The forest grew darker as the trees forced their leaves to grow closer together, building a barrier between me and the sun. I began to run, not wanting to linger in the darkness for too long. As I ran, the darkness became overpowering - I tripped several times, but kept on moving, suddenly aware of another being’s presence behind me. Still running, I continued through the dense forest, soon reaching a slope that I knew would become the mountainous peaks I had seen previously. Not wanting to risk a hike of that distance without enough motivation or evidence of its worth, I rounded the slope, in the hope that something would come to light that would help me. That was when the scream reached my ears. I followed the piercing sound through the darkness, aware only that it was broken and probably bloodied. I reached the screamer and my suspicions were confirmed. A young woman, who I guessed was around twenty-five years old, lay on the ground, blood streaked through her blonde hair and smeared across her otherwise flawless face. She gazed at me with those dark blue eyes, the same shade I had seen in the biker’s eyes and the one that was beginning to manifest itself in mine.

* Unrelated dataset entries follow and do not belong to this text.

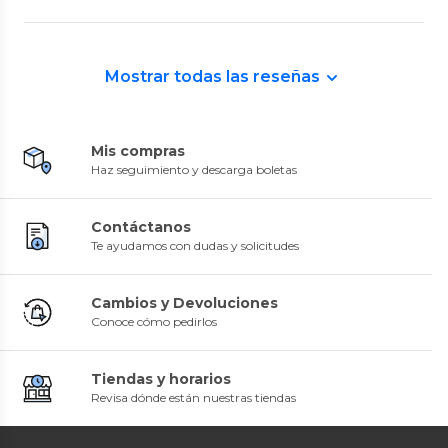
Mostrar todas las reseñas
Mis compras
Haz seguimiento y descarga boletas
Contáctanos
Te ayudamos con dudas y solicitudes
Cambios y Devoluciones
Conoce cómo pedirlos
Tiendas y horarios
Revisa dónde están nuestras tiendas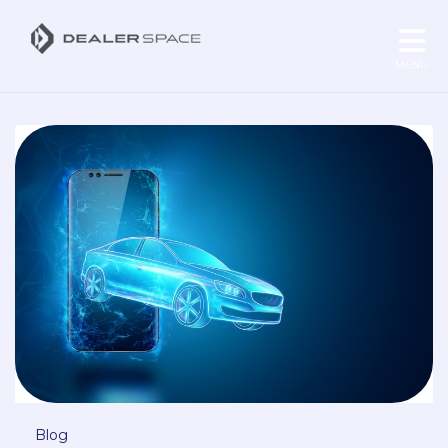
MENU
Blog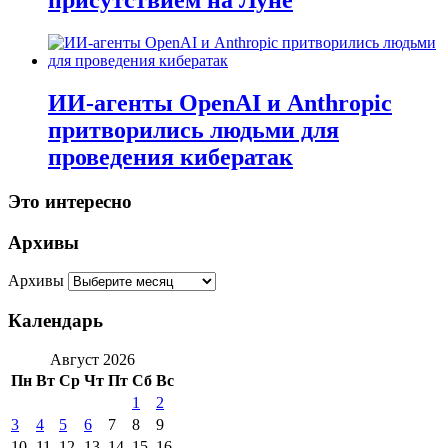
присутствием на Луне
ИИ-агенты OpenAI и Anthropic
притворились людьми для
проведения кибератак
Это интересно
Архивы
Архивы
Календарь
Август 2026
Пн
Вт
Ср
Чт
Пт
Сб
Вс
1
2
3
4
5
6
7
8
9
10
11
12
13
14
15
16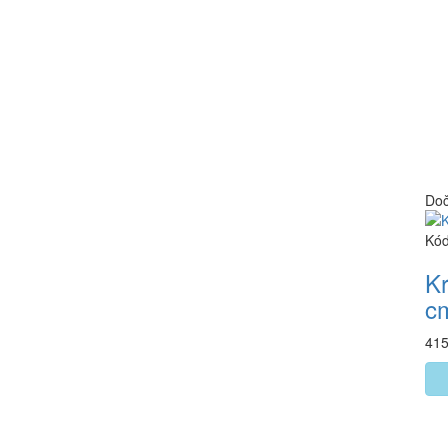
Doč
Kód
Kr
c
415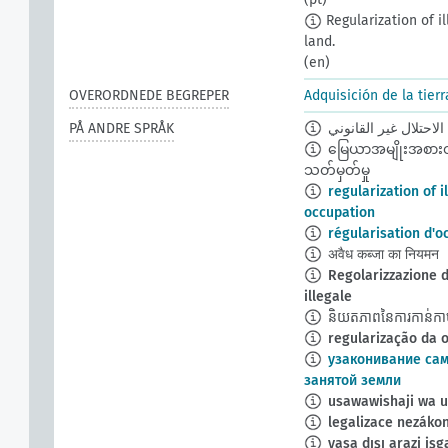
Regularization of il
land.
(en)
OVERORDNEDE BEGREPER
Adquisición de la tierr
PÅ ANDRE SPRÅK
لاحتلال غير القانوني
မြေယာအမျိုးအစား
သတ်မှတ်မှု
regularization of i
occupation
régularisation d'o
अवैध कब्जा का नियमन
Regolarizzazione d
illegale
និយតភាពនៃការកាន់កាប់
regularização da o
узаконивание са
занятой земли
usawawishaji wa um
legalizace nezáko
yasa dışı arazi işg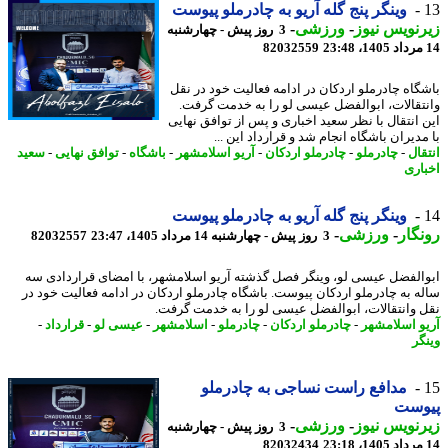
وینگر پنج گله آریو به چادرملو پیوست
نویس نیوز
-
ورزشی
-
3 روز پیش - چهارشنبه
82032559
گاه چادرملو اردکان در ادامه فعالیت خود در نقل
تقالات، ابوالفضل عیسی لو را به خدمت گرفت.
 انتقال با نظر سعید اخباری و پس از توافق نهایی
دیران باشگاه انجام شد و قرارداد این ...
قال
-
چادرملو
-
چادرملو اردکان
-
آریو اسلامشهر
-
باشگاه
-
توافق نهایی
-
سعید
اری
وینگر پنج گله آریو به چادرملو پیوست
گار
-
ورزشی
-
3 روز پیش - چهارشنبه 14 مرداد 1405، 23:47
82032557
الفضل عیسی لو، وینگر فصل گذشته آریو اسلامشهر، با امضای قراردادی سه
ه به چادرملو اردکان پیوست. باشگاه چادرملو اردکان در ادامه فعالیت خود در
 وانتقالات، ابوالفضل عیسی لو را به خدمت گرفت.
و اسلامشهر
-
چادرملو اردکان
-
چادرملو
-
اسلامشهر
-
عیسی لو
-
قرارداد
-
گر
مدافع راست نساجی به چادرملو
وست
نویس نیوز
-
ورزشی
-
3 روز پیش - چهارشنبه
82032434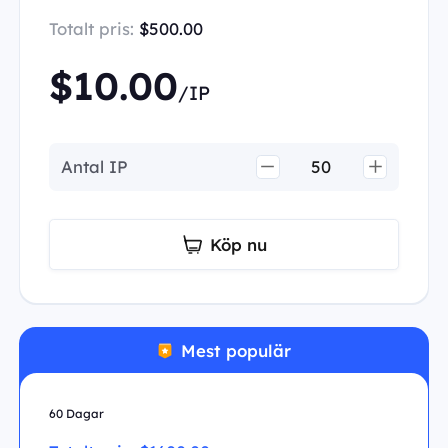
Totalt pris:
$500.00
$10.00
/IP
Antal IP
Köp nu
Mest populär
60 Dagar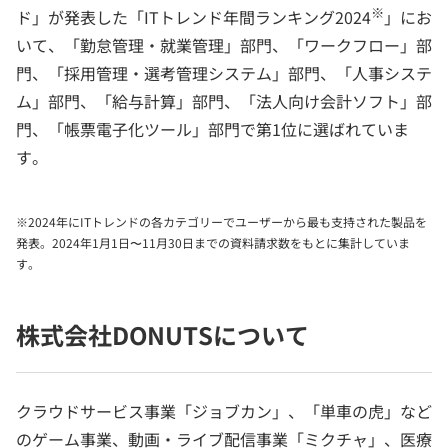
※
ド」が発表した「ITトレンド年間ランキング2024
」にお
いて、「勤怠管理・就業管理」部門、「ワークフロー」部
門、「採用管理・選考管理システム」部門、「人事システ
ム」部門、「給与計算」部門、「法人向け会計ソフト」部
門、「帳票電子化ツール」部門で第1位に選ばれていま
す。
※2024年にITトレンドの各カテゴリーでユーザーから最も支持された製品を
発表。2024年1月1日〜11月30日までの資料請求数をもとに集計していま
す。
株式会社DONUTSについて
クラウドサービス事業「ジョブカン」、「単車の虎」など
のゲーム事業、動画・ライブ配信事業「ミクチャ」、医療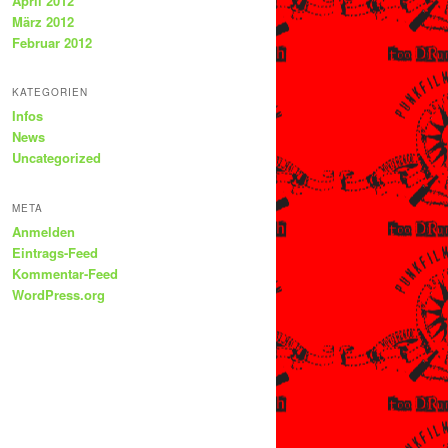
April 2012
März 2012
Februar 2012
KATEGORIEN
Infos
News
Uncategorized
META
Anmelden
Eintrags-Feed
Kommentar-Feed
WordPress.org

She stood up and I saw the reason for her bloodied state. Another body, also female, lay on the ground, bleeding profusely. There was no life in her eyes, the same abominable blue irises staring into an imperceptible abyss. I turned to the blonde woman in my confusion. A voice, that sounded like it had passed through millennia to reach my ears, came in reply.
“It was my prize. She tried to take it, but it’s mine, and no one else can have it. I won’t share.” Greed’s voice continued as I drew closer. “If you take my prize, you will die.” I took my watch and punched in a code. A voice that was not my own asked,
“Riches. Wealth beyond your dreaming. He will give it to me. He will give me my prize.”
“Who is he?” I used the voice again, too frightened to use my half-voice.
“He is rich, powerful...” she replied, and then, in a voice that seemed to have metal edges, said, “I worship him - he is my Lord.” Fearing the woman before me, the metallic voice I used said,
“I promise not to take your prize.”
The woman smiled, and I turned to leave - she had frightened me enough. Suddenly, her voice came out of the darkness again.
“Wait! You lied! You want it, don’t you? That’s why you have that thing in your hand!”
I gasped as I saw the gun in my hand. I put it back in its holster, but the damage had been done. “You lied. Liars are bad people. Bad people must be dealt with.” I heard the dagger scrape its sheath as it left it. I drew my gun, turned to face her, and shot the woman in the forehead. She fell back to join the other dead body in the earth. I watched her eyes close.
I knelt by her and whispered, in my half-voice,
“It’s better this way. This strange disease can’t hurt you anymore. Rest in peace.” I rose with one thought filling my head.
I need to find Him. I need to find her Lord.